Пришел с этими вопросами к заместителю директора музея. Весьма энергичная дама средних лет с неутраченным комсомольским пылом принялась доказывать недоказуемое:
- А нам и не нужно начало века. У нас упор на средневековье… («А как же залы с тракторами и буденовками?» - не успел возразить я.) И места у нас мало. Церковь отобрала у нас в кремле целое здание… («Свое вернула», - не успел поправить ее.) И вообще таких дворян, как Непенин, на Псковщине пруд пруди… Мы Кутузову место найти не можем… Да и что выставлять-то? Никаких вещей непенинских не сохранилось. Одни бумажки? Так это не музей, а архив будет…
- Ну хоть фотографию можно повесить?
- А что толку? К фотографии вещи нужны. Люди в музей ходят не фотокарточки разглядывать…
И снова - словца без конца…
Вышел я из музея - как мыла наелся. Тошнит. Вот уж и вправду Поганкины палаты…
И потянуло в церковь - свечи поставить за упокой души раба Божьего Адриана и новопреставленного… Как же назвать-то его? Не Веди, а в самом деле… Имя его ты, Господи, веси…

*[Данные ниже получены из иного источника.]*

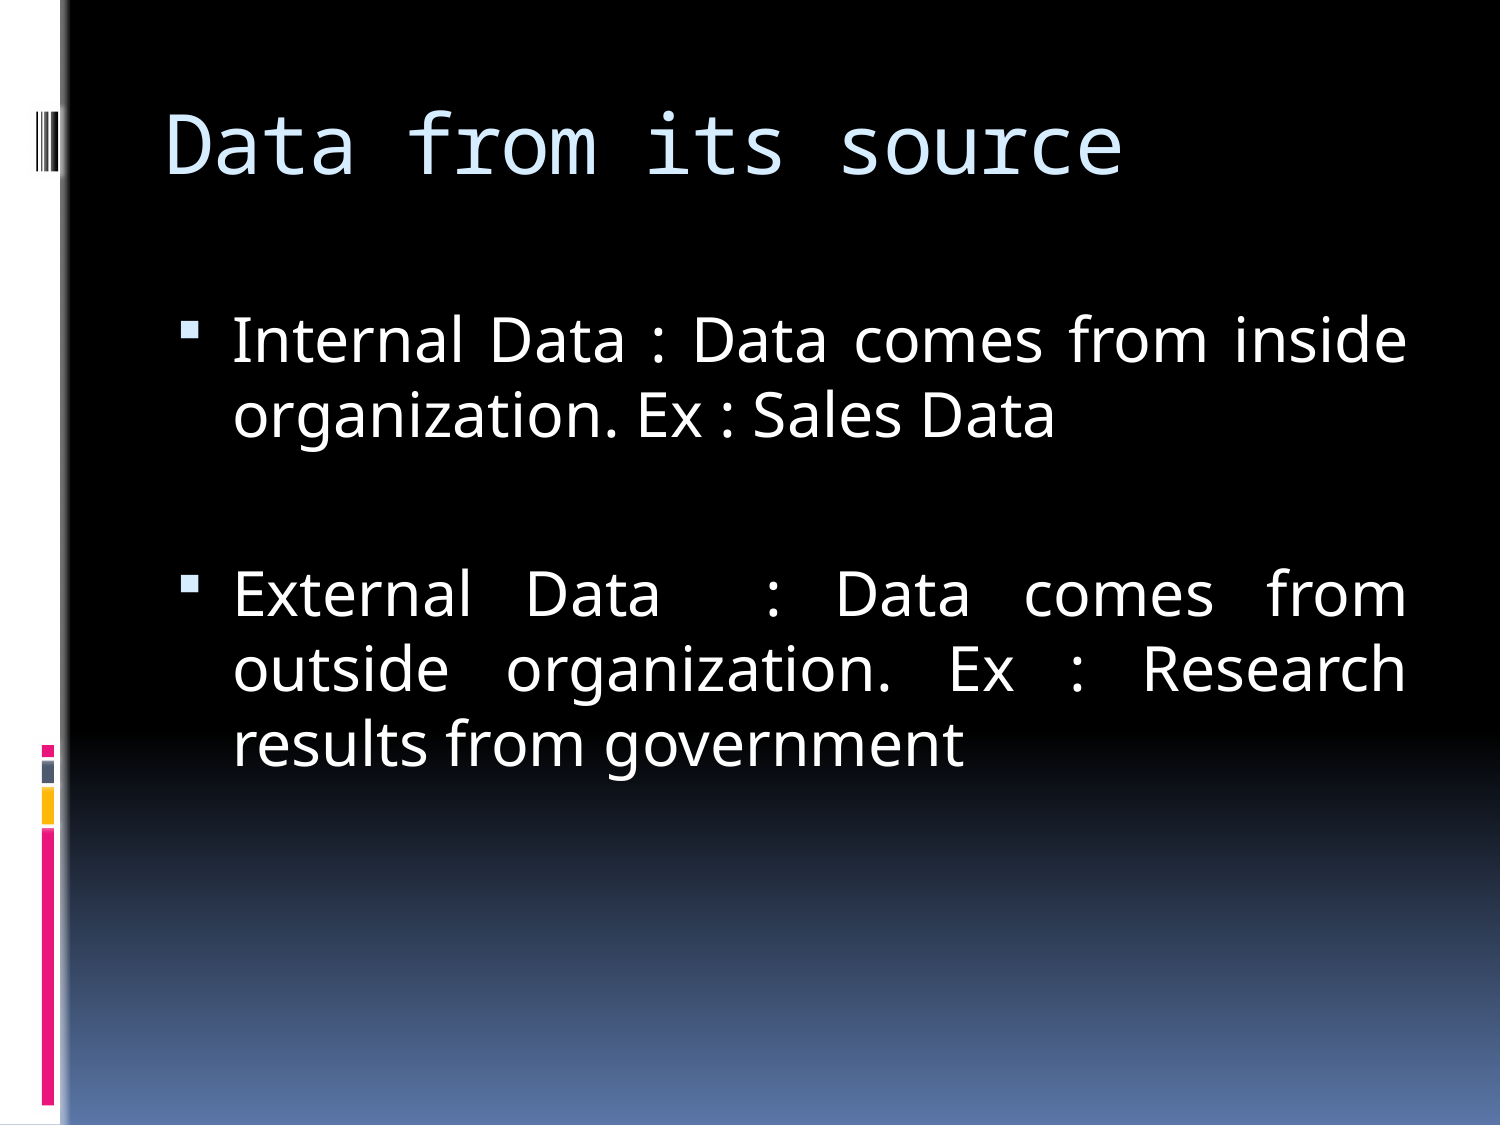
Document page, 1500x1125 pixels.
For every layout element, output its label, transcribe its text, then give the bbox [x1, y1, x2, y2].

list Internal Data : Data comes from inside organization. Ex : Sales Data External Data : Data comes from outside organization. Ex : Research results from government [150, 292, 1425, 1043]
title Data from its source [150, 83, 1425, 234]
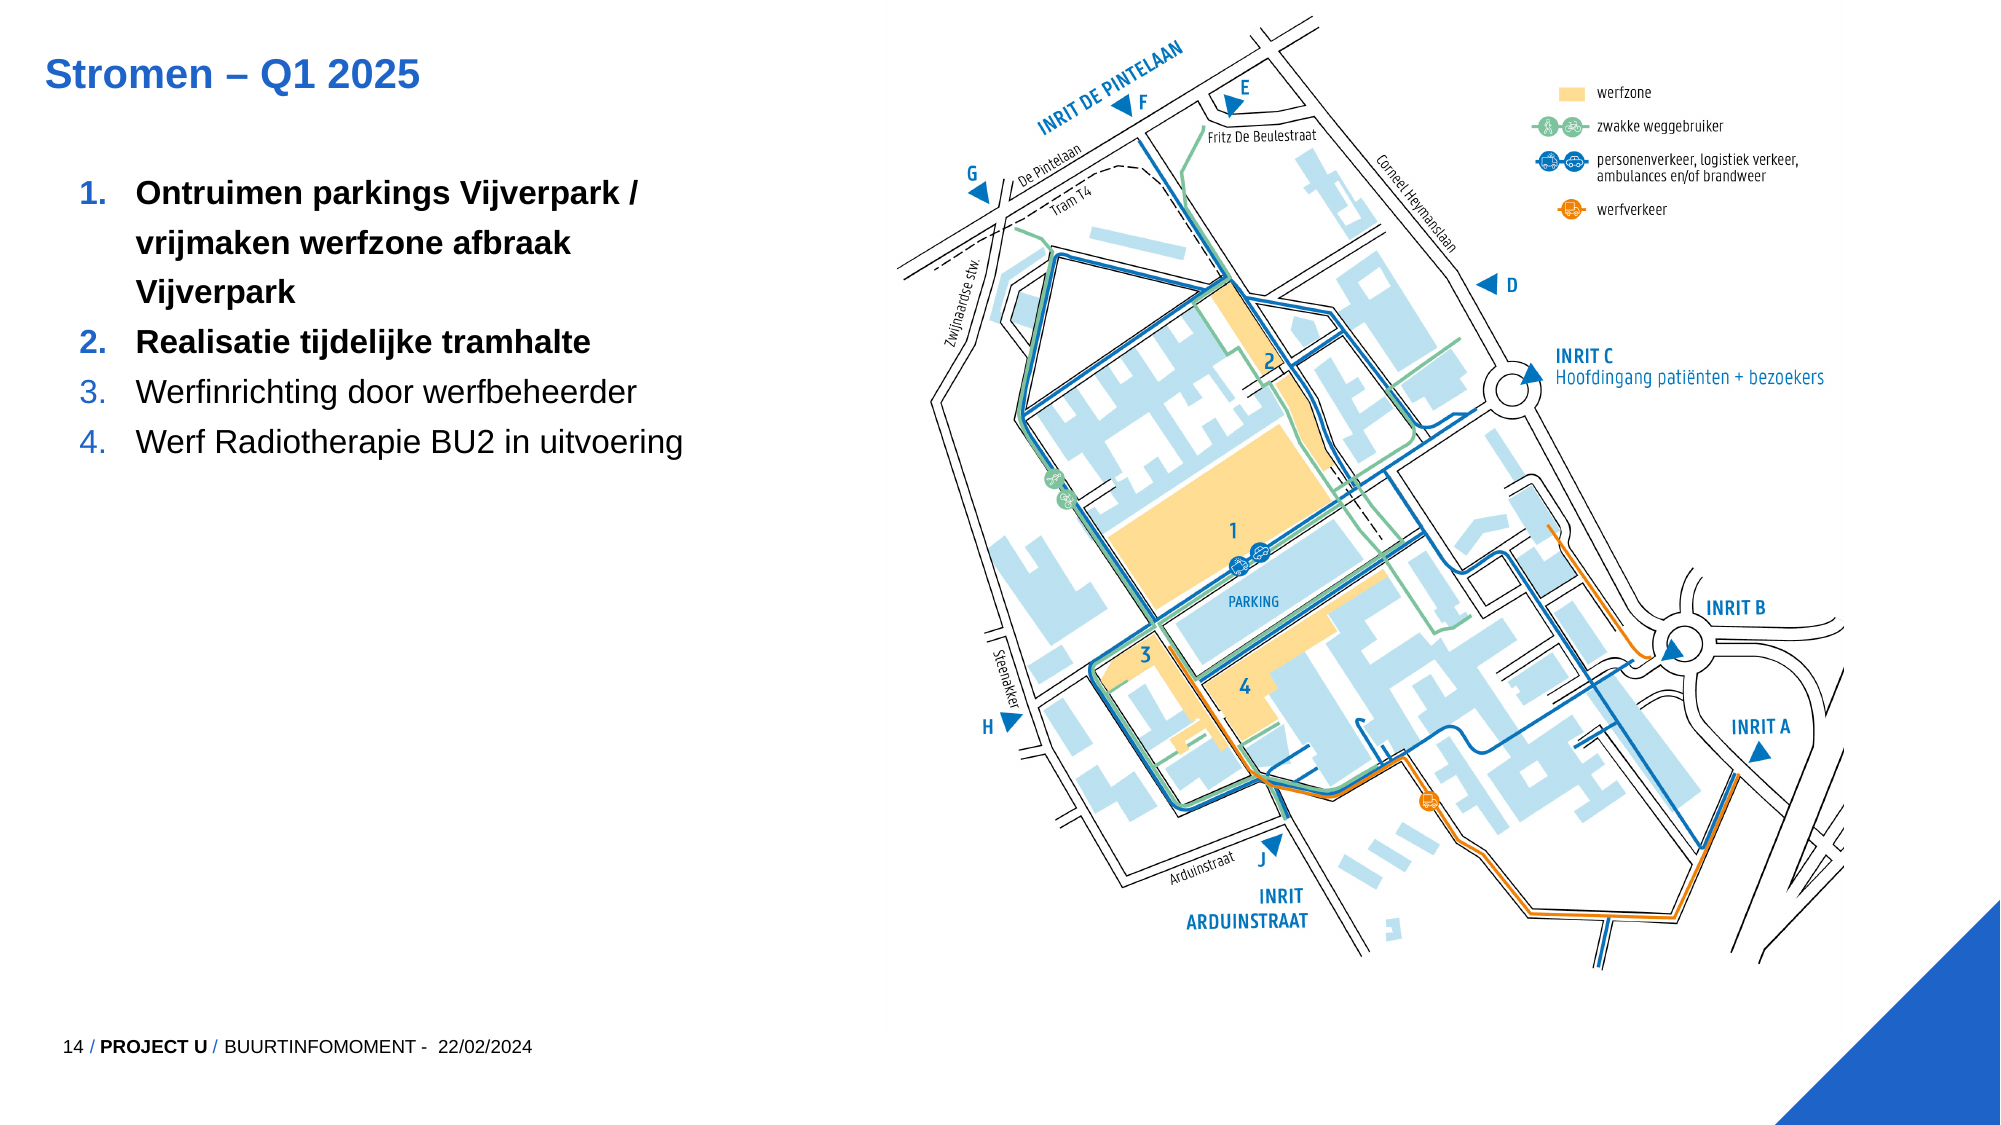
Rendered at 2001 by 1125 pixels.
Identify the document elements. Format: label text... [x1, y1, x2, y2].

text_box Ontruimen parkings Vijverpark / vrijmaken werfzone afbraak Vijverpark Realisatie tijdelijke tramhalte Werfinrichting door werfbeheerder Werf Radiotherapie BU2 in uitvoering [64, 153, 727, 468]
slide_number 14 [44, 1035, 84, 1081]
picture [885, 0, 1844, 1032]
footer BUURTINFOMOMENT - 22/02/2024 [224, 1035, 855, 1081]
text_box Stromen – Q1 2025 [44, 41, 880, 139]
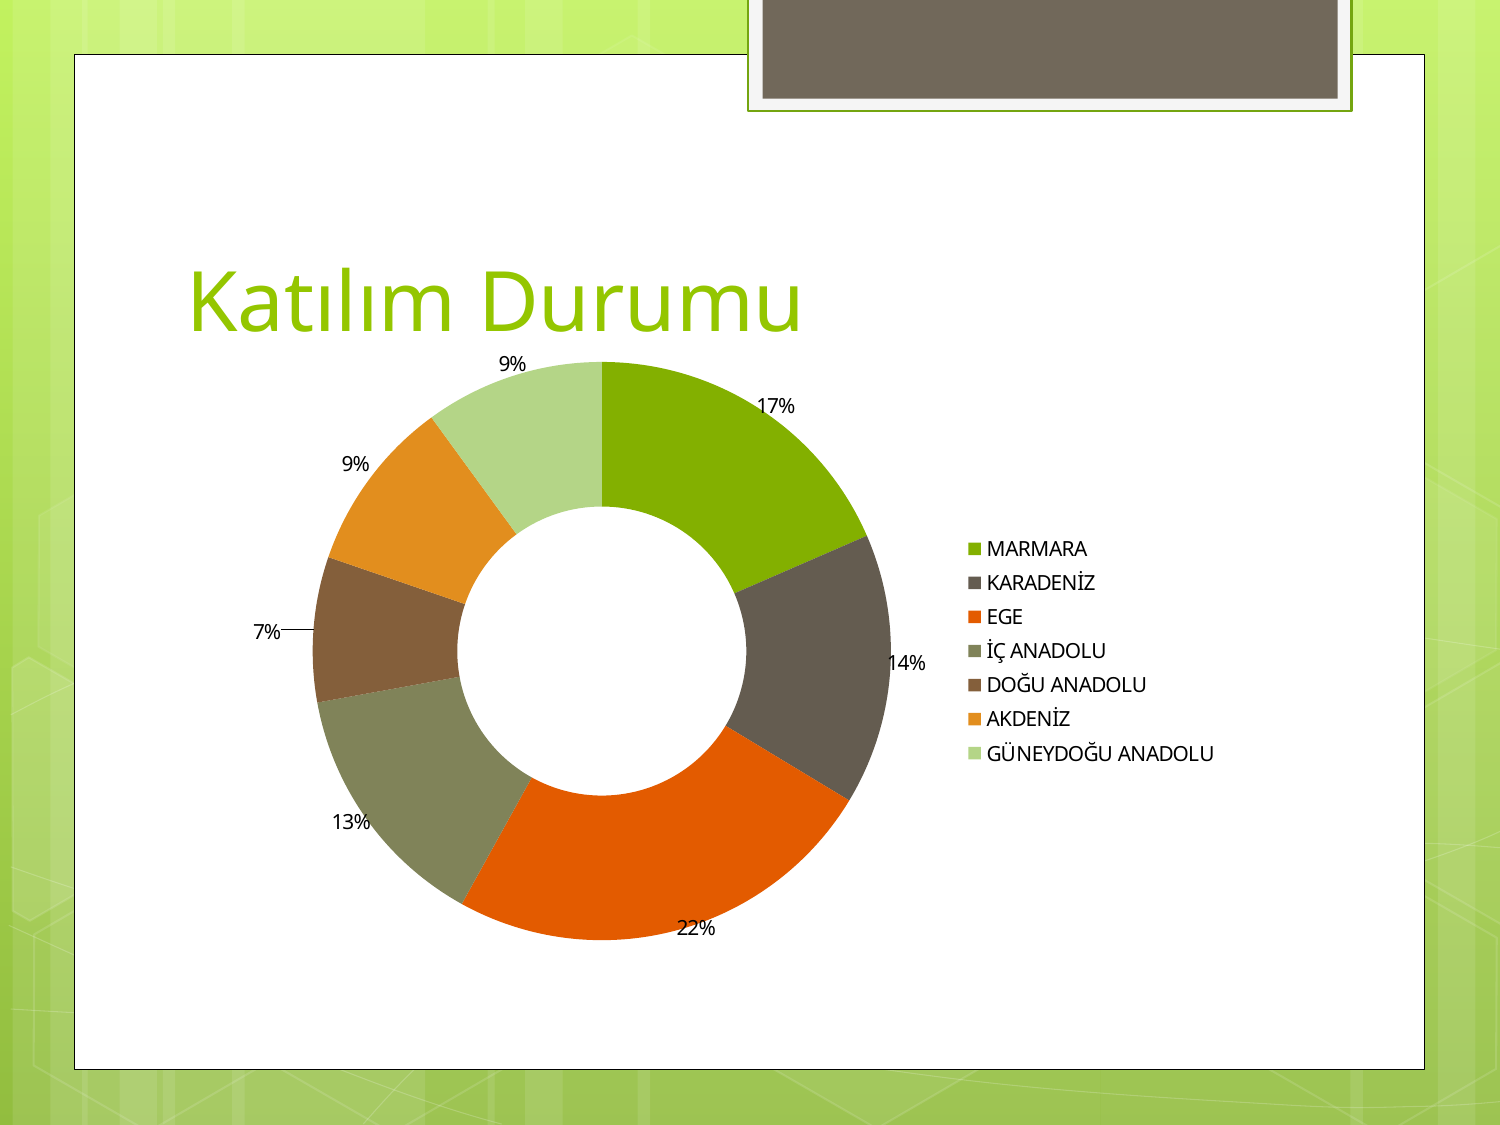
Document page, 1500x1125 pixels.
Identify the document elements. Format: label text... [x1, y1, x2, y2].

chart [241, 349, 1235, 953]
title Katılım Durumu [171, 168, 1324, 357]
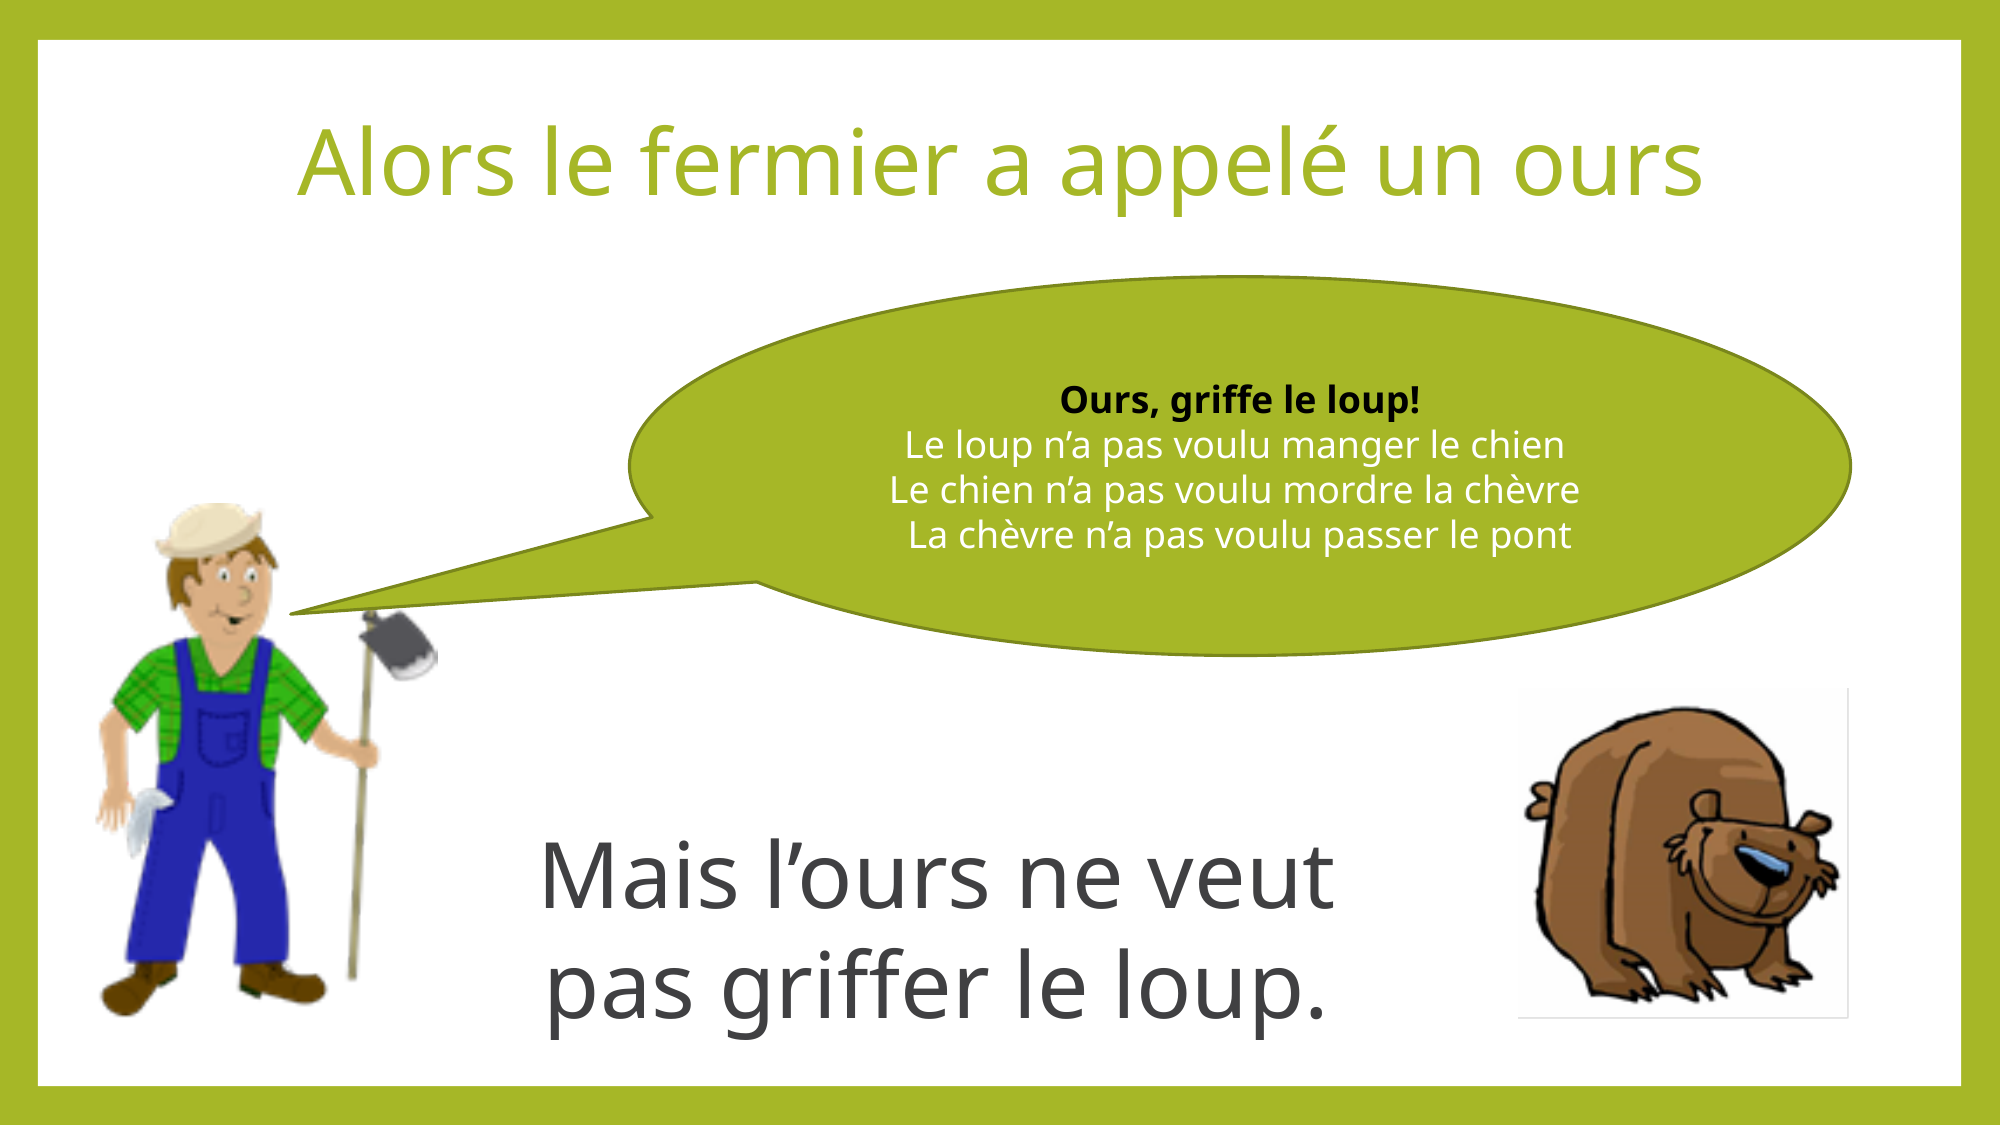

Церквей во Пскове много, да только свечи зажечь негде - в одной архив, в другой выставка, в третьей еще что-то… И пошел я в кремль, в Троицкий собор, «памятник XVII века». Шел вдоль заледеневшей реки Псковы, бежавшей мимо кремлевских стен в реку Великую. Стояли по ее живым берегам мертвые, как и в Питере, пустоглазые дома - старинной затейливой кладки, с трепанированными на просвет крышами. Под мостом выбивалась на лед из промоины рыжая речная вода… Не так ли красился лед Гельсингфорса?
По высокой лестнице храма спускались мне навстречу два молодцеватых солдата-десантника с обнаженными головами. Тоже вот - знамение времени. Люди в погонах пред алтарем…
Монах в церковном киоске строго спросил:
- Свечи-то по вере берете али по моде?
- По вере.
- То ладно будет. С верой-то и в пучине погрязать не страшно.
Две свечи скапывали свой горячий воск в Троицком соборе, что посреди Псковского кремля, - по адмиралу Адриану Ивановичу Непенину и его тайноименному несостоявшемуся убийце…
АДМИРАЛ КОЛЧАК
ГОД 1917-й
В год семнадцатый от начала нашего века над воюющей Россией возникло гигантское буревое завихрение с эпицентром в столице. Звездообразно закрученный смерч бушевал над страной и год, и два, и три; он перемешал-перебудоражил вся и все в государстве так, что линии фронтов завинтились в замысловатые улитки, отчего вчерашние враги стали вдруг покровителями, а союзники - интервентами. Офицеры, гонимые собственными солдатами, искали спасения у тех, с кем они только что воевали, - у немцев и турок, бежали с родины в недавние вражеские столицы - в Стамбул, в Берлин.